Inslee discusses climate policy, gun violence
Washington governor and 2020 presidential hopeful Jay Inslee held a brief meet-and-greet Sunday with members of the Progressive Leadership Alliance of Nevada and other interested voters in Las Vegas, where he discussed the recent rash of gun violence in America as well as his calling-card climate policy proposals.
“There was a guy on Fox last night, and he was talking about terrorism, and he was saying, ‘When you see something, say something,’ ” Inslee said. “That was the mantra since 9/11. Well, I see something right now, so I am going to say something: We do not need white nationalism in the White House.”
The comments echoed his statements made during the national debates last week, prior to mass shootings in El Paso, Texas, and Dayton, Ohio. The El Paso shooting suspect was reportedly targeting “Hispanic invaders” in the shooting that killed 20 people Saturday morning.
Inslee said the White House and the U.S. Senate have failed to “remove weapons of war” from the nation’s streets.

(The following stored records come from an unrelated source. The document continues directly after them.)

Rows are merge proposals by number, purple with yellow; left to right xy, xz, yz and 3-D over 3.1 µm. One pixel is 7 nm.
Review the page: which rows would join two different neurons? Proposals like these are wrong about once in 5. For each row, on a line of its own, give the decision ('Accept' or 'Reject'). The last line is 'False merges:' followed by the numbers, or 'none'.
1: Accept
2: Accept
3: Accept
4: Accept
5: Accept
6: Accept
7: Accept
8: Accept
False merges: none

He recalled a vote he made while representing a fairly conservative area of Washington in the U.S.
House of Representatives in 1994 that banned assault weapons under former President Bill Clinton. Inslee said he knew it would cost him his congressional seat, and it did.
“I have never regretted that vote,” Inslee said.

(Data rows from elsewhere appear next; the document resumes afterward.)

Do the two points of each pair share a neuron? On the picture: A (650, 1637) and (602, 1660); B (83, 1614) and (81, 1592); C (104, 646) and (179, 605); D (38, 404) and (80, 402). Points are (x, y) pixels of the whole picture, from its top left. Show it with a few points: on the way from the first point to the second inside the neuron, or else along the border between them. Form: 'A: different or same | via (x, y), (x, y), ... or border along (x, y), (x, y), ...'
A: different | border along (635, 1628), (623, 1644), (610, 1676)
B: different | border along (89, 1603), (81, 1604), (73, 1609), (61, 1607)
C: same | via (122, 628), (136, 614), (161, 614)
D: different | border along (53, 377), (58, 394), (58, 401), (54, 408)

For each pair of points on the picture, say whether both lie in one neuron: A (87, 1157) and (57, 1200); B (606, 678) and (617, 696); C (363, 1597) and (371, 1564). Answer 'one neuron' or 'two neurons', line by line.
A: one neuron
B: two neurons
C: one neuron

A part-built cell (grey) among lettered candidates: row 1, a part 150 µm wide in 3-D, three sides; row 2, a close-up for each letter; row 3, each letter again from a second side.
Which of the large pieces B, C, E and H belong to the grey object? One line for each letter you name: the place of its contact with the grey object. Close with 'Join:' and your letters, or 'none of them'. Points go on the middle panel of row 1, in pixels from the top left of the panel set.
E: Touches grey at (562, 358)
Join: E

That ban lapsed in 2004, and much of the Democratic party and its overflowing presidential field have called for its immediate reinstatement. A similar ban was passed in the House this year but is unlikely to see a vote in the Senate.
Inslee then shared his usual campaign speech regarding the many reforms passed in his home state — abortion access and reproductive health protections, increased minimum wage, higher teacher salaries, equitable pay for women, net neutrality laws — that he would hope to replicate as president.
He is not just the climate change guy, he joked, but he is putting environmental reforms first because “we won’t have a place to live” if he does not.
Inslee said he has “seen the tears of people whose lives have been affected by climate change,” citing California wildfires, Midwestern floods and rising sea levels in Florida.
Inslee participated in a variety of campaign events in Las Vegas over the weekend, including the American Federation of State, County and Municipal Employees forum on Saturday. He will host two events in Reno on Monday.